(Exercise goal): Please reproduce the appeals court opinion, beginning at the words "A Missouri circuit" and stopping after "697 (Mo. banc 2010).", with "post office" swapped for "postal facility".

(Page extract):
☆ ☆ ☆ ☆

Court of Appeals of Missouri, Southern District, Second Division

June 10, 2019


          APPEAL FROM THE CIRCUIT COURT OF NEWTON COUNTY Honorable James V. Nichols, Judge.

          DANIEL E. SCOTT, J.

         A Missouri circuit court tried, convicted, and sentenced Dwight Laughlin to 40 years in prison for burglarizing and damaging a U.S. post office in Neosho. Seventeen years later, our supreme court granted Laughlin's pro se petition, voided his convictions, and discharged him because "the United States ha[d] exclusive jurisdiction to hear cases involving offenses committed on that federal property." State ex rel. Laughlin v. Bowersox, 318 S.W.3d 695, 697 (Mo. banc 2010).

         Laughlin sued Appellants, his trial and appellate public defenders, for negligently failing to assert that jurisdictional challenge as he had asked them to do in 1993-95.[1] Attorney Arthur Benson offered 56 transcript pages of trial testimony as an expert witness and opined, consistent with the jury instructions and Laughlin's claims, that Appellants had been negligent. The jury agreed and rendered a $600, 000 verdict.

         On appeal, Appellants raise two points. The latter fails summarily, so we take it first.


         To determine if Laughlin presented a submissible case, we must ignore all conflicting evidence and inferences. Fleshner v. Pepose Vision Inst., P.C., 304 S.W.3d 81, 95 (Mo. banc 2010). Appellants cite Fleshner for this rule, but ignore it. Point 2 charges that "no evidence was adduced in support of the essential element of negligence," then cites only Appellants' evidence that we must ignore, dooming the point ab initio. Worse yet, Point 2's argument acknowledges Benson's expert testimony of negligence, but asserts that Appellants' evidence proves Benson wrong. "[I]n seeing if any evidence supports a judgment, contrary proof is irrelevant. And if evidence does support the judgment, no amount of counter-proof erases it." Smith v. Great American Assur. Co., 436 S.W.3d 700, 705 (Mo.App. 2014). Point denied.

☆ ☆ ☆ ☆

(Listed records):
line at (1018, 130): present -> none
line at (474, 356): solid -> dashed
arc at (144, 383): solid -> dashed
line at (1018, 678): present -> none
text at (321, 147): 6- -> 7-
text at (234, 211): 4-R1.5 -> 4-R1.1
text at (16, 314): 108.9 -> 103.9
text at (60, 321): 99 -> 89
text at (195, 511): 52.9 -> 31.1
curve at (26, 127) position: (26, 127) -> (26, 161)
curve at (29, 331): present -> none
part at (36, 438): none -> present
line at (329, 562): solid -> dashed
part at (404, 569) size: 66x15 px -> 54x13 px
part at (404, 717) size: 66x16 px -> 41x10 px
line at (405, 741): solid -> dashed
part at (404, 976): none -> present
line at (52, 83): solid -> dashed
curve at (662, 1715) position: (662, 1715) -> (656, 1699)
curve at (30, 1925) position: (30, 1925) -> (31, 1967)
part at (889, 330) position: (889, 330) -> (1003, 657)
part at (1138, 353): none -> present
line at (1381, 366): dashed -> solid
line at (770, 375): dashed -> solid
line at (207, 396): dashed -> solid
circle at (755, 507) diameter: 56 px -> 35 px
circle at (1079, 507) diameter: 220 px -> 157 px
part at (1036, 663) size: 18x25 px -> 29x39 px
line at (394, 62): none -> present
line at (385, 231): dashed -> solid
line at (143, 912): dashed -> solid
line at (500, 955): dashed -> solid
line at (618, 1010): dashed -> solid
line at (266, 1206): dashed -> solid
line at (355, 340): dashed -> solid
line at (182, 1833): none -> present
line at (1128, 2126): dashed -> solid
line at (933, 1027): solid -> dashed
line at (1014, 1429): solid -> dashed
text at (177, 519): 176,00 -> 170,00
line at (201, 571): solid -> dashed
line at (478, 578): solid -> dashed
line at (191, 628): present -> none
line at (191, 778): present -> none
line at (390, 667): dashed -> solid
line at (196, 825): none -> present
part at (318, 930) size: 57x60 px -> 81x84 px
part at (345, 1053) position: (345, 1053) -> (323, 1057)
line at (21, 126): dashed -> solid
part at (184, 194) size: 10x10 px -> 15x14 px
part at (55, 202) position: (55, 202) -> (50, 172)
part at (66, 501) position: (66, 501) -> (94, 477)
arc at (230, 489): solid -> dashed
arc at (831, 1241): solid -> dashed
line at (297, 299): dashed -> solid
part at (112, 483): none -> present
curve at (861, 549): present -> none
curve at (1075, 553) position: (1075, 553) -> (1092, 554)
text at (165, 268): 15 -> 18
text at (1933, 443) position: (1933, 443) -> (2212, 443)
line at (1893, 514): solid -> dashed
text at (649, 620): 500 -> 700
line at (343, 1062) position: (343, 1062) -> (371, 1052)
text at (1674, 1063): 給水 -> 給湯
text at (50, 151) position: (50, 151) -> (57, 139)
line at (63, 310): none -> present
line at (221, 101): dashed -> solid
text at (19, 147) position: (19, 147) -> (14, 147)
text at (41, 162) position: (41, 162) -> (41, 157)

☆ ☆ ☆ ☆

(Output for this task):
A Missouri circuit court tried, convicted, and sentenced Dwight Laughlin to 40 years in prison for burglarizing and damaging a U.S. postal facility in Neosho. Seventeen years later, our supreme court granted Laughlin's pro se petition, voided his convictions, and discharged him because "the United States ha[d] exclusive jurisdiction to hear cases involving offenses committed on that federal property." State ex rel. Laughlin v. Bowersox, 318 S.W.3d 695, 697 (Mo. banc 2010).